Rose sat on the bed in the room she was sharing with her mother (the Doctor-clone had been given the next room to himself). "I'm gonna have a shower. You should get some rest, sweetheart. I know how you don't sleep well on planes."
"In a bit," she said vaguely. She didn't mention that the concept of sleeping well had been foreign to her for a while now. She looked at the clock. It was nearing seven o'clock local time. "I'm going for a walk."
"I'll order room service, yeah?"
"Sure." Rose gave her mum a forced half-smile and walked out of the room. She knew this hotel well enough—she'd stayed here last time they'd been to the Bay—and her feet took her out to the balcony she'd spent almost three days on, the one that overlooked the city and, beyond it, the ocean.
Rose was only half-surprised to see him standing there, looking out over the city with that spaced-out expression. She stood next to him, watching clouds roll in from the ocean.
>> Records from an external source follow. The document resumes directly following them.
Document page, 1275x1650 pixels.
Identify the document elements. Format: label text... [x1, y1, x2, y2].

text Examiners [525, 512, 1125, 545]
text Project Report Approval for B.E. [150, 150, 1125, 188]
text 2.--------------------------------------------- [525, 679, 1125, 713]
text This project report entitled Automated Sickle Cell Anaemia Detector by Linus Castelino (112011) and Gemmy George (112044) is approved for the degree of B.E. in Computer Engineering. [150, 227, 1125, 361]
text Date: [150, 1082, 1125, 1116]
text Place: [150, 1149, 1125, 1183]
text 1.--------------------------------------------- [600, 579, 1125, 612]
"D—Doc—I can't do it," she said.
"I don't need a babysitter," he said immediately.
"That's not what I meant," she replied quickly. "I can't call you... It's his name. You're not him."
"Right," he said tersely.
"What am I going to call you, then?"
He shrugged.
Rose knew he was bristling at having to be called something other than simply 'Doctor'. "Look, it's not like you're going to be saving the universe anyway. The Doctor doesn't exist in this universe. We deal with our problems on our own."
He just looked at her for a minute, then turned back to the city. He said nothing.
"I'll be in my room. Don't do anything stupid." She turned and left before he could ask what she meant. It was still too soon to go back to her room, so she wandered to some other balcony with some other view and stood looking out over some other part of the city until it started to rain and she figured it was probably time to go back and suffer through a few hours of sleep.